Knowings, éditeur d’une plate-forme collaborative et de GED, ajoutera en 2011 un moteur de gestion de traces dans deux de ses applications : le pack GED Profession Comptable et CollaborativeECM. Les traces de chaque utilisateur seront récupérées puis transformées à l’aide de règles propres à l’entreprise ou au secteur d’activité, pour déterminer les activités de chacun.

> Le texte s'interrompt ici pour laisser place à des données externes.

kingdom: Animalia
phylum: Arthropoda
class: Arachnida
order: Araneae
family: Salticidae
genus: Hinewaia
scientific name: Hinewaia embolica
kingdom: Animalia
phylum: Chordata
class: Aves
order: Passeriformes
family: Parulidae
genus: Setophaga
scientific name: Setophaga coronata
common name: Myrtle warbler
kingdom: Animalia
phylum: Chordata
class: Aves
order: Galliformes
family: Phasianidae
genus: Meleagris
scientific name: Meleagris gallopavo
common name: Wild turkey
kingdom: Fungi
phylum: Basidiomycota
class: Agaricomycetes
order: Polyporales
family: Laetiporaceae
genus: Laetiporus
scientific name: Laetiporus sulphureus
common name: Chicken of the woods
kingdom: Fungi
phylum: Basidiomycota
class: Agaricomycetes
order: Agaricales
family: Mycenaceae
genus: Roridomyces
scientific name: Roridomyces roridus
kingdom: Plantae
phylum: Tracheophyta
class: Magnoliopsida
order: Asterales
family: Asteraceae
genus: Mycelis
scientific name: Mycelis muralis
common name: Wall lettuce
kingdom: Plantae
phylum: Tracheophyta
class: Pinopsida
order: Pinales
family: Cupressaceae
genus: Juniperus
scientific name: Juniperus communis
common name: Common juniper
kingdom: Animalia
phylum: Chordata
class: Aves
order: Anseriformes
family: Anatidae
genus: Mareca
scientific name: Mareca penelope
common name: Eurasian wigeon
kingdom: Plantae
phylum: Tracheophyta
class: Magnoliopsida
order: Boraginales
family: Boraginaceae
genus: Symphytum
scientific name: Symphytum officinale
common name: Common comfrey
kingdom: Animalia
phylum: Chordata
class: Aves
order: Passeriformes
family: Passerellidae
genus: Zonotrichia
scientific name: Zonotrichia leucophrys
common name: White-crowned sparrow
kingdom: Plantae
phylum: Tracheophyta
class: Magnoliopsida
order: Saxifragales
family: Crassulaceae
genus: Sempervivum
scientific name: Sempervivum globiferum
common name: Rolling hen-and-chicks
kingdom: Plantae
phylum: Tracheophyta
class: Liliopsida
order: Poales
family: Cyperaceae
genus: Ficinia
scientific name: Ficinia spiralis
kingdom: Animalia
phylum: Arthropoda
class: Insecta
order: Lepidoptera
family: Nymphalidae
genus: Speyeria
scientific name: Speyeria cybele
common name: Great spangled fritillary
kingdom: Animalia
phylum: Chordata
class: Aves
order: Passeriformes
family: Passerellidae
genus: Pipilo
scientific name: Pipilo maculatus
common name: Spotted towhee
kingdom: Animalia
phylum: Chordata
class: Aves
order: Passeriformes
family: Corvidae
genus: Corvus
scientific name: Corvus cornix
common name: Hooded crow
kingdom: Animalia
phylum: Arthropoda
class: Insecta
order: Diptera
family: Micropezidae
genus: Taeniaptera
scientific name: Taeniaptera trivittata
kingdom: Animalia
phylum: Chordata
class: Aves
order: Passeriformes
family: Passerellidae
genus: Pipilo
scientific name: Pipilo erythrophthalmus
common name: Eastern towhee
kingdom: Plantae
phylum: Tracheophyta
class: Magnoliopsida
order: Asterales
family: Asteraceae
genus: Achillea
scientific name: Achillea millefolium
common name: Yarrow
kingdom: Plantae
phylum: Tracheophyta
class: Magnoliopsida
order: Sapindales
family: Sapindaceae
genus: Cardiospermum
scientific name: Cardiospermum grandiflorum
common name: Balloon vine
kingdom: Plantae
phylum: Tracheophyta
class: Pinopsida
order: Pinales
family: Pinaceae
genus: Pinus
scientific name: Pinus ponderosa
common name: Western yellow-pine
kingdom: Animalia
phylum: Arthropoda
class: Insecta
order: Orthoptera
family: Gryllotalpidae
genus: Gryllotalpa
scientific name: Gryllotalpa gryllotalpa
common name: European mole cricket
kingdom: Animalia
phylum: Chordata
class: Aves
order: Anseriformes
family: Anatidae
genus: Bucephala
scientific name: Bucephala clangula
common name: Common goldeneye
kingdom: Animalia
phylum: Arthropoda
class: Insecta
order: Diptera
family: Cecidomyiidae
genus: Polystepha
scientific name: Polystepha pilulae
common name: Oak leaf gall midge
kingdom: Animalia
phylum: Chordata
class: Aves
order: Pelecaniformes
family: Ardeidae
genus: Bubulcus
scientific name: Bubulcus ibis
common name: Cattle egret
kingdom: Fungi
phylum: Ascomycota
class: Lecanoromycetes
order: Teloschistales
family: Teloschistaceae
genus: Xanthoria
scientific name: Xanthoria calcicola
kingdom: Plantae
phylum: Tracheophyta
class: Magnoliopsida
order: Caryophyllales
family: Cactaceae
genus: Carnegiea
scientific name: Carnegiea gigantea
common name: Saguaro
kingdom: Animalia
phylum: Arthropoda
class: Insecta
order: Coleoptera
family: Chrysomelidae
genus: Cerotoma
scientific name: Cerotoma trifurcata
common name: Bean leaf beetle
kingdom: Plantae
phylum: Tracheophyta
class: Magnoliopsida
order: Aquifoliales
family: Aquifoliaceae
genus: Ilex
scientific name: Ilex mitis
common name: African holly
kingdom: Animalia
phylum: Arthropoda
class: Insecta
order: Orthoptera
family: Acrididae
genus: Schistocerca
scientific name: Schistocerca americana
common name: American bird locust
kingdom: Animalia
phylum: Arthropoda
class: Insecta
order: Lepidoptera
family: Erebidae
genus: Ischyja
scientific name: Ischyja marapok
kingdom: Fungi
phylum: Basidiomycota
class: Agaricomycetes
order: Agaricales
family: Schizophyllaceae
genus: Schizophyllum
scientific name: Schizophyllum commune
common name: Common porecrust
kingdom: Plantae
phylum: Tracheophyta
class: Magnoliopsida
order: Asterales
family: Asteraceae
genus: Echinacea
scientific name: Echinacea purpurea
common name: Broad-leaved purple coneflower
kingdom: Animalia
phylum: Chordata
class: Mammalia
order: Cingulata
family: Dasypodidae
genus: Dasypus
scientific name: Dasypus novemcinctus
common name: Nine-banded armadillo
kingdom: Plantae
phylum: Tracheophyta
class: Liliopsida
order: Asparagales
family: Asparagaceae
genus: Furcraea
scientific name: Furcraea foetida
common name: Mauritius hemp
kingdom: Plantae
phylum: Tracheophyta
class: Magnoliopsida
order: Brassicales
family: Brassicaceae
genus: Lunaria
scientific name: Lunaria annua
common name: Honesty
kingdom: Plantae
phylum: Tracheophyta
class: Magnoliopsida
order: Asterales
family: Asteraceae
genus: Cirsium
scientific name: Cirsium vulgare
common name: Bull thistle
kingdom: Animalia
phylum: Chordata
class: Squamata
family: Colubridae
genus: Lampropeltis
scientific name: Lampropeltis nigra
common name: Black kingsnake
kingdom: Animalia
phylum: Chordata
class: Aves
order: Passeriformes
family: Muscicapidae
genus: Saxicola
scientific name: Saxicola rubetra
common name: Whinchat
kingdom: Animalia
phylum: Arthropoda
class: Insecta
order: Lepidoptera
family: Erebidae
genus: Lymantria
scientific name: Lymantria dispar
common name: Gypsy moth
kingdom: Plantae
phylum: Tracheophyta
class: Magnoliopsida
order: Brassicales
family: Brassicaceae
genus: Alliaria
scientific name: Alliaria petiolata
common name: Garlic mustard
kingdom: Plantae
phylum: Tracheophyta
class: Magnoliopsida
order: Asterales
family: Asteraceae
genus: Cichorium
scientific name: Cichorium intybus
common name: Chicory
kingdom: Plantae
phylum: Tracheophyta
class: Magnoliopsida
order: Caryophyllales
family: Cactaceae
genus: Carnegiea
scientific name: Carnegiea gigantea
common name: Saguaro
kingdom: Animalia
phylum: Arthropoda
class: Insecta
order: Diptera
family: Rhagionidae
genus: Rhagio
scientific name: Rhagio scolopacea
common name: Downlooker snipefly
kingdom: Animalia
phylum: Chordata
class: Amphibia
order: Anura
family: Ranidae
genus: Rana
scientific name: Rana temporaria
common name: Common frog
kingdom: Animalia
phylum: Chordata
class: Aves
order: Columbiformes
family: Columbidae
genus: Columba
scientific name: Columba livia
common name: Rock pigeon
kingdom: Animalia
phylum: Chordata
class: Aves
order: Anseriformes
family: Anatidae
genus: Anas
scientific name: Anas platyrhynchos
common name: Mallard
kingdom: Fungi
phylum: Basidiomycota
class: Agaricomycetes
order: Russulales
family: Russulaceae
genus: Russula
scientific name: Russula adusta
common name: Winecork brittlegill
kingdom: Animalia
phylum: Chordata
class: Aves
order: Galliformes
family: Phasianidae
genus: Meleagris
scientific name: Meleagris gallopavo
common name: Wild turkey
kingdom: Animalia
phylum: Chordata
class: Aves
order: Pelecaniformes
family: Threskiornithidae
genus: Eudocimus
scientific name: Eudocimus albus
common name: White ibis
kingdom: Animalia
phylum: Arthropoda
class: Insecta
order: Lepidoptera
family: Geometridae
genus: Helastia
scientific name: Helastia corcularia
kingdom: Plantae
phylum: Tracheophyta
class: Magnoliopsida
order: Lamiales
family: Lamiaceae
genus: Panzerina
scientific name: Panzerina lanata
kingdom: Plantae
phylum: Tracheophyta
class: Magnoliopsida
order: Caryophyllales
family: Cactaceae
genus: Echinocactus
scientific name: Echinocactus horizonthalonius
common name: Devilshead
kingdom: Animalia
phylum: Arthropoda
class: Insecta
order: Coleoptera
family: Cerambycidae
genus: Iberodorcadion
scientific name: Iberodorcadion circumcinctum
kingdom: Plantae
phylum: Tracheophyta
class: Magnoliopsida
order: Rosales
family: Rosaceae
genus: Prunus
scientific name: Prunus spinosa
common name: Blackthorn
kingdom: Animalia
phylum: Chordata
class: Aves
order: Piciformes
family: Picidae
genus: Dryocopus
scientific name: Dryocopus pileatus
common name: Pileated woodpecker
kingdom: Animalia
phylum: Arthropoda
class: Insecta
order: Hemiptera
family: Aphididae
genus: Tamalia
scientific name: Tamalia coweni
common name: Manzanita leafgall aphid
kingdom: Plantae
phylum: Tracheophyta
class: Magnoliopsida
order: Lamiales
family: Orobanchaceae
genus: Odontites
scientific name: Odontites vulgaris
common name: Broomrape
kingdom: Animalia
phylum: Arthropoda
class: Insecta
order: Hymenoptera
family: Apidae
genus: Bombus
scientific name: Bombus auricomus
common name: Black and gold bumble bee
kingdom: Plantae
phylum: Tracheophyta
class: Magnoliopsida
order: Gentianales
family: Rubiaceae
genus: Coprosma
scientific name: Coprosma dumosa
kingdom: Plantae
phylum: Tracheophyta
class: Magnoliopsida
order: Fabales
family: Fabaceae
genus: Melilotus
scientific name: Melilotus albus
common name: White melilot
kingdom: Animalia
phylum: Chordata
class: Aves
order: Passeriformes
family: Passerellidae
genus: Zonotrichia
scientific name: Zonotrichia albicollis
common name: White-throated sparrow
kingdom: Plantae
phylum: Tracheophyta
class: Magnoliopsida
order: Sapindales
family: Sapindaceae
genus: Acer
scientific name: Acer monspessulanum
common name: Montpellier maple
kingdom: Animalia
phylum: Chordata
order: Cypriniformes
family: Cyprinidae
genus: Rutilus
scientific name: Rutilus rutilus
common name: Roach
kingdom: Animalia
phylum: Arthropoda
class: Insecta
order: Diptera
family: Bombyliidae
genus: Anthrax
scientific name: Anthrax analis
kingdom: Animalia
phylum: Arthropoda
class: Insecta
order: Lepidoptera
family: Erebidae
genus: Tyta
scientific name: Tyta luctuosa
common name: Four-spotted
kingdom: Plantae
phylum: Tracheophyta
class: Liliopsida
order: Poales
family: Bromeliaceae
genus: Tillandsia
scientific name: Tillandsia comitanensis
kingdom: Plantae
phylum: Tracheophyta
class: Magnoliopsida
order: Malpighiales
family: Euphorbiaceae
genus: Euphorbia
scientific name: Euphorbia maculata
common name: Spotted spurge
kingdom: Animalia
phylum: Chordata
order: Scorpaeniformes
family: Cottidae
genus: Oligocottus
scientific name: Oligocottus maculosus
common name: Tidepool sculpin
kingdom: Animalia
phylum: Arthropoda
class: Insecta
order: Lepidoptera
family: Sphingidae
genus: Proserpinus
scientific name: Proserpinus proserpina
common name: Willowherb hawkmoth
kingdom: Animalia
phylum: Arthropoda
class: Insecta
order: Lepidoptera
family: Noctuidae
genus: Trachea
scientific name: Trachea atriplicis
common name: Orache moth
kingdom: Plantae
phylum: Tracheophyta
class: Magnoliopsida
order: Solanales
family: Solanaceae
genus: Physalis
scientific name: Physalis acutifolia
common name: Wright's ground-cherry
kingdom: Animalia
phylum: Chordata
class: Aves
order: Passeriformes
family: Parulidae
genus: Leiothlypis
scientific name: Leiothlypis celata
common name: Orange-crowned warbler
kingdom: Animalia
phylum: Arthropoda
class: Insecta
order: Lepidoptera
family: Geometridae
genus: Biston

Des chercheurs de plusieurs laboratoires (Liris du CNRS de Lyon, Syscom de l’Université de Savoie et G-scop à Grenoble) ont aidé à analyser et comprendre les comportements collaboratifs sur le terrain, et à déterminer les actions effectuées selon leur probabilité. Exemple : un document ouvert n’est pas nécessairement lu. Mais selon le temps passé sur la page et les autres actions effectuées (comme l’ouverture d’un document juste après), on peut supposer qu’il a plus de chances d’avoir été lu que si l’application a été quittée juste après.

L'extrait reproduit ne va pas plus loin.